- Supreme Court of California

Argued March 6, 2007 Decided May 21, 2007
- Full case name: The People of the State of California, Petitioner v. The Superior Court of Los Angeles County, Respondent (Ronald Decker, Real Party in Interest)
- Citation(s): 41 Cal. 4th 1

Court membership
- Chief Justice: Ronald M. George
- Associate Justices: Joyce L. Kennard, Marvin R. Baxter, Kathryn M. Werdegar, Ming W. Chin, Carlos R. Moreno, Carol A. Corrigan

Case opinions
- Majority: Baxter, joined by George, Kennard, Chin, Moreno, Corrigan
- Dissent: Werdegar

= People v. Superior Court (Decker) =

The People of the State of California v. Superior Court (Decker), 41 Cal. 4th 1 (2007), is a criminal case decided by the Supreme Court of California that distinguished between solicitation and attempt.

==Background==
Decker searched out, asked, and later met with and paid an assassin to murder Decker's sister. After Decker made elaborate preparations, Decker had his final meeting with the assassin. "The assassin said, 'I want you to know, once I leave, its done. So you sure you want to go through with it?' Decker replied, 'I am absolutely, positively, 100 percent sure,'" then Decker handed over the money." The assassin was an undercover detective wearing a recording device.

Decker admitted he solicited murder, but denied he attempted murder, arguing that solicitation and attempt are not identical, with attempt having a standard of being much closer to the act intended to cause the consummation of the crime. The trial court agreed, and the attempt charge was dismissed for lack of evidence per its understanding of the law on elements of an attempt charge.

The prosecution appealed and the California Supreme Court reinstated the attempt charge. The court reasoned agreed that solicitation and attempt are different, and that solicitation does not imply attempt, the latter requiring a finding of greater proximity to fruition of the crime. But the court found that a jury might find the solicitation to have occurred at an earlier request to do the murder, and additionally find attempt at the time of the passing of the money.

==Opinion of the Court==

The primary issue is whether Decker's acts constituted attempted murder, and the secondary issue is whether solicitation merges with attempt.

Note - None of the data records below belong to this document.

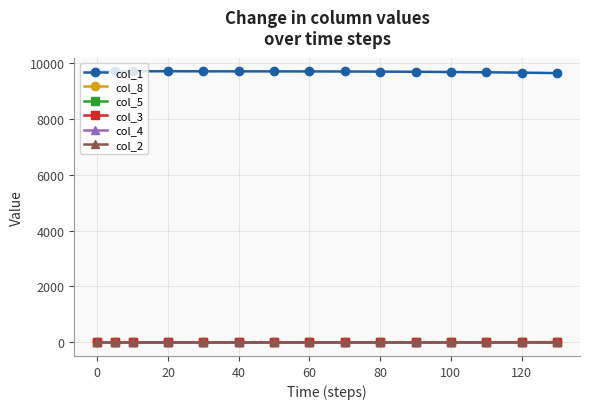

How many categories are shown in the chart?

15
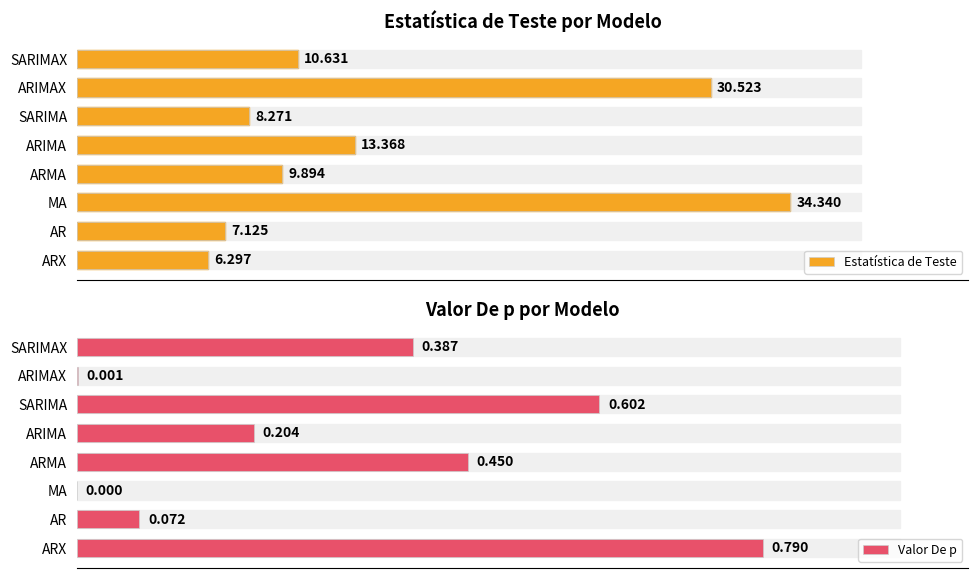

Rank the categories by Estatística de Teste value from highest to lowest.

MA, ARIMAX, ARIMA, SARIMAX, ARMA, SARIMA, AR, ARX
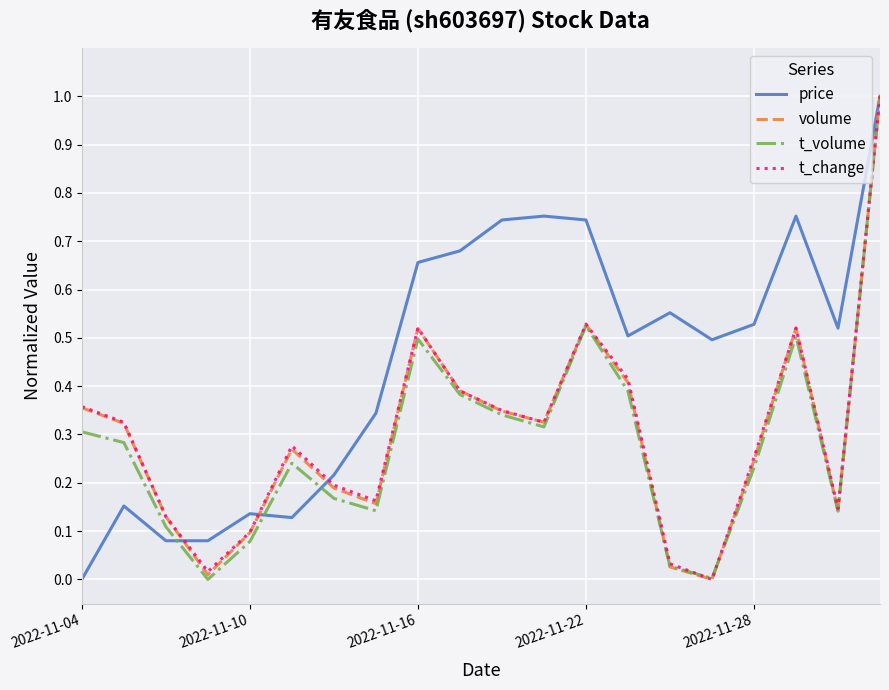

How many values in the volume series exceed 0?

19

The Court relies on the slight-acts rule, which in California and more broadly says that "slight acts are enough when the intent to murder is clearly shown.” Because the hired killer was actually an undercover agent, the heaviest charge available is attempted murder. In California, solicitation occurs at the point of the request, which had already occurred when he asked the undercover agent to kill his sister. Due to the slight-acts rule, solicitation with the intent of murder, "in combination with a completed agreement to hire a professional killer and further conduct implementing the agreement, can similarly constitute an attempted murder." Because an extra step of a downpayment on the murder, the solicitation extends into attempt.

==Dissent==
Dissent given by Justice Kathryn M. Werdegar.

"Although defendant's conduct went beyond the minimum required for solicitation, for purposes of attempt law his arrangements constitute mere preparation." In "this case, neither defendant nor the supposed assassin took a direct act toward commission of the offense," so attempt cannot have occurred.